A great European

The idea for the Ettersberg Foundation came from a passionate European: the Spanish writer Jorge Semprún.

In the early 1940s, when he was still a university student, Semprún fought in the French Resistance against the German occupiers and was deported to the Buchenwald concentration camp in 1944. There, the 20-year-old became prisoner number 44904. He was interrogated, tortured, and spent 15 months in the camp. As a committed Communist, Semprún was given a post in the Labour Statistics Command, which presumably saved his life because he was thereby spared from life-threatening work assignments.

After the liberation of the Buchenwald concentration camp by the US Army, Jorge Semprún returned to his adopted home of France. There he joined the exile organization of the Communist Party of Spain (Partido Comunista de España, PCE). He quickly rose to the highest level of the Party, the Politburo, due to his talent for writing. On behalf of the party, the native Spaniard returned to his homeland several times under a false name. In his native Madrid, he was the linchpin of the Communist opposition to the Franco regime.

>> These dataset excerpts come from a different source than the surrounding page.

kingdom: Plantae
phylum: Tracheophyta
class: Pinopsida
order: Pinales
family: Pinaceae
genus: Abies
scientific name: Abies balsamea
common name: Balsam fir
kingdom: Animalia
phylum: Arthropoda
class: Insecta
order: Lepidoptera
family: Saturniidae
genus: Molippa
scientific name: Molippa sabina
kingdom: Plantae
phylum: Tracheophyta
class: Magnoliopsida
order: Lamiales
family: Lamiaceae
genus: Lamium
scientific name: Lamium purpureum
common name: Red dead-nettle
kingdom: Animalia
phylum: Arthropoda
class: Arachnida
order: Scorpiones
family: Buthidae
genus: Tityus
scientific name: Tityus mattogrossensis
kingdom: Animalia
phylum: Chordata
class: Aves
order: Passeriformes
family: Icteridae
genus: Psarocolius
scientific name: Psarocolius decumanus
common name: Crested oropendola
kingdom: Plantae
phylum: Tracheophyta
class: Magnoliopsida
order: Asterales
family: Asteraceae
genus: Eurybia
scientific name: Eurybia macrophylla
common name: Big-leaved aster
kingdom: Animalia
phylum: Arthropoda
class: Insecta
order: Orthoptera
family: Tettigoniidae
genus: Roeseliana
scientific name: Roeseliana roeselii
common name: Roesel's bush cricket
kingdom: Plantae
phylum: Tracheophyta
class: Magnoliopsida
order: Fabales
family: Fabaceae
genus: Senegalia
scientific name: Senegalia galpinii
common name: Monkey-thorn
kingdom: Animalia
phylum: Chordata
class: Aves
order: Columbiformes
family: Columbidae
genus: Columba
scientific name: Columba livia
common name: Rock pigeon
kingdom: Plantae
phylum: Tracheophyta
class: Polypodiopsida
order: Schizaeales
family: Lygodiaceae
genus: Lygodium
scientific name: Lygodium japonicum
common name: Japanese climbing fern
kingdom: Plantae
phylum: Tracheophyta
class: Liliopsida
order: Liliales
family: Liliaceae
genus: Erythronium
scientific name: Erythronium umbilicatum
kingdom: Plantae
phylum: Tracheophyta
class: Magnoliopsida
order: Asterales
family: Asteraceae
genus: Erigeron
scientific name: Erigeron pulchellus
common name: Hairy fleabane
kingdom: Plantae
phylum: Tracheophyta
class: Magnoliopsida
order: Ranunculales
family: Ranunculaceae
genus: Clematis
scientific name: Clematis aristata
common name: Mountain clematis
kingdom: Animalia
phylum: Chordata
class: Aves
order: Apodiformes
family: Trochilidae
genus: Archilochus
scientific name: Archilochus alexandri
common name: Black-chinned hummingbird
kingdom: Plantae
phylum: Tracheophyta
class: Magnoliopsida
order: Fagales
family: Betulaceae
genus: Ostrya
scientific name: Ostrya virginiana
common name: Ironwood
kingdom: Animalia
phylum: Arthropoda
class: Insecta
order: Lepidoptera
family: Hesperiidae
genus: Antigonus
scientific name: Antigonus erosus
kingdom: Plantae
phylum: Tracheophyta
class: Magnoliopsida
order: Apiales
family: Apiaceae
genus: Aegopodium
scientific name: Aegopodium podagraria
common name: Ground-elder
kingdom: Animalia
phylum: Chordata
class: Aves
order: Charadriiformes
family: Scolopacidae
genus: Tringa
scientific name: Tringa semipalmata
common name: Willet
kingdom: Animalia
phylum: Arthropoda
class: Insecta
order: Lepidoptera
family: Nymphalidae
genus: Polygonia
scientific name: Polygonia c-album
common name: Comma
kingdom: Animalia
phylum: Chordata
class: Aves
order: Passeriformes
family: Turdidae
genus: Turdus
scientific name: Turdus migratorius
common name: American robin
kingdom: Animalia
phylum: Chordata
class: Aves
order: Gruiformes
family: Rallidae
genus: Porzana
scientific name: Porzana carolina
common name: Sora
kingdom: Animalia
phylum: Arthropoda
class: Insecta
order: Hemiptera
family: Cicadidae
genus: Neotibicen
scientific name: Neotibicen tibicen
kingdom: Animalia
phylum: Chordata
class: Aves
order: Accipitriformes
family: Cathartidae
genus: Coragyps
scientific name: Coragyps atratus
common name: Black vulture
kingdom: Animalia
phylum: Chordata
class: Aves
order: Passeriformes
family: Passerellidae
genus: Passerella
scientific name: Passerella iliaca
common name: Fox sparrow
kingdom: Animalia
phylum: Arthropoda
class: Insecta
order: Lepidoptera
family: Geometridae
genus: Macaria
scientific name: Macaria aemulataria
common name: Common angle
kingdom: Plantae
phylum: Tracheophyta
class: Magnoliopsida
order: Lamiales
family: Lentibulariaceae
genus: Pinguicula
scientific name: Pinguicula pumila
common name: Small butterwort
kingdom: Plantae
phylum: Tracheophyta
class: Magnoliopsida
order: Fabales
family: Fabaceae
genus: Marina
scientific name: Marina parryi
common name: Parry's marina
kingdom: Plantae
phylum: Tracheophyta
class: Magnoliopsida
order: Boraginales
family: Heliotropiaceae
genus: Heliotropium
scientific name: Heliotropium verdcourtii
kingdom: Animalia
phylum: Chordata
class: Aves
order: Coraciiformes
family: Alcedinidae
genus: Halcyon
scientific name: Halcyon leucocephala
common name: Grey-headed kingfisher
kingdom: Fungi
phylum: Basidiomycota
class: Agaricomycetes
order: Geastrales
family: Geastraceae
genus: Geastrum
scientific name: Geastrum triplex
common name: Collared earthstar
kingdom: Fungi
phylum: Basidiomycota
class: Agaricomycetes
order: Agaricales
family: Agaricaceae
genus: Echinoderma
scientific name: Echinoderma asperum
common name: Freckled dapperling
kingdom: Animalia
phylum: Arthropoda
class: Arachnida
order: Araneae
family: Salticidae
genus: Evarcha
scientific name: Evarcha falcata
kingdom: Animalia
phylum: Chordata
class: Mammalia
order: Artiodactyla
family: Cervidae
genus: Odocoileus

Despite being a committed Communist, Jorge Semprún underwent a process of alienation after the death of Stalin in 1953 and the de-Stalinization of the Soviet Union in 1956. Although the PCE followed the new party line out of Moscow, the necessary democratisation remained incomplete from Semprún’s perspective. In order to defeat Francoism, he believed that a broad alliance of parliamentary-democratic opposition groups was required. Semprún’s often nonconformist and pragmatic attitude increasingly frustrated the Politburo of the PCE. When he learned about the existence of the GULag, the system of Soviet forced labor camps, through the literature of Alexander Solzhenitsyn, he fell into a deep crisis and broke with his Communist positions. Finally, in 1964, Jorge Semprún was expelled from the Communist Party of Spain for his “ideological deviation.”

Living Democracy

“I do not know what plans the political and intellectual community of Germany has for the historical space of Buchenwald. It would be apt […] if the hill of the Ettersberg were to be the seat of a European institution that would commit itself to this memory work and this development of democracy.”

Jorge Semprún, acceptance speech, Peace Prize of the German Book Trade, Frankfurt am Main (1994).

Commemorating and Writing in order to Remember

Jorge Semprún was a man driven and marked by the political extremes of the 20th century. In his literary work, he repeatedly wrote about his life and his survival in Buchenwald and consistently spoke out against any form of political tyranny. In 1994, he received the German Book Trade’s Peace Prize for his life’s work. In his acceptance speech, he called for the establishment of an institution in Germany dedicated to keeping the memory of the horrors of past dictatorships alive and to strengthening democracy in Europe. The idea for the Ettersberg Foundation was born.

The Ettersberg Foundation was officially founded in 1999. We are headquartered in Weimar. The Andreasstrasse Memorial and Educational Centre, which has been part of the foundation since 2012, is located on Andreasstraße in the centre of Erfurt, right next to the Domplatz (Cathedral Square ). The “Andreasstrasse” is also a place steeped in history. It brings together two seemingly opposite themes: oppression and liberation. During the SED dictatorship, over 5.000 people were imprisoned at what was popularly known as “Andreasstrasse” — the Stasi’s pre-trial detention centre — for daring to oppose the Communist regime. During the peaceful demonstrations in 1989, courageous Erfurt residents occupied this site of oppression in order to stop the further destruction of Stasi files. They locked all the files they could find in the numerous small prison cells. This peaceful uprising occurred on December 4,1989. It was the first occupation of a Stasi headquarters in the Germany. More occupations in other cities would soon follow.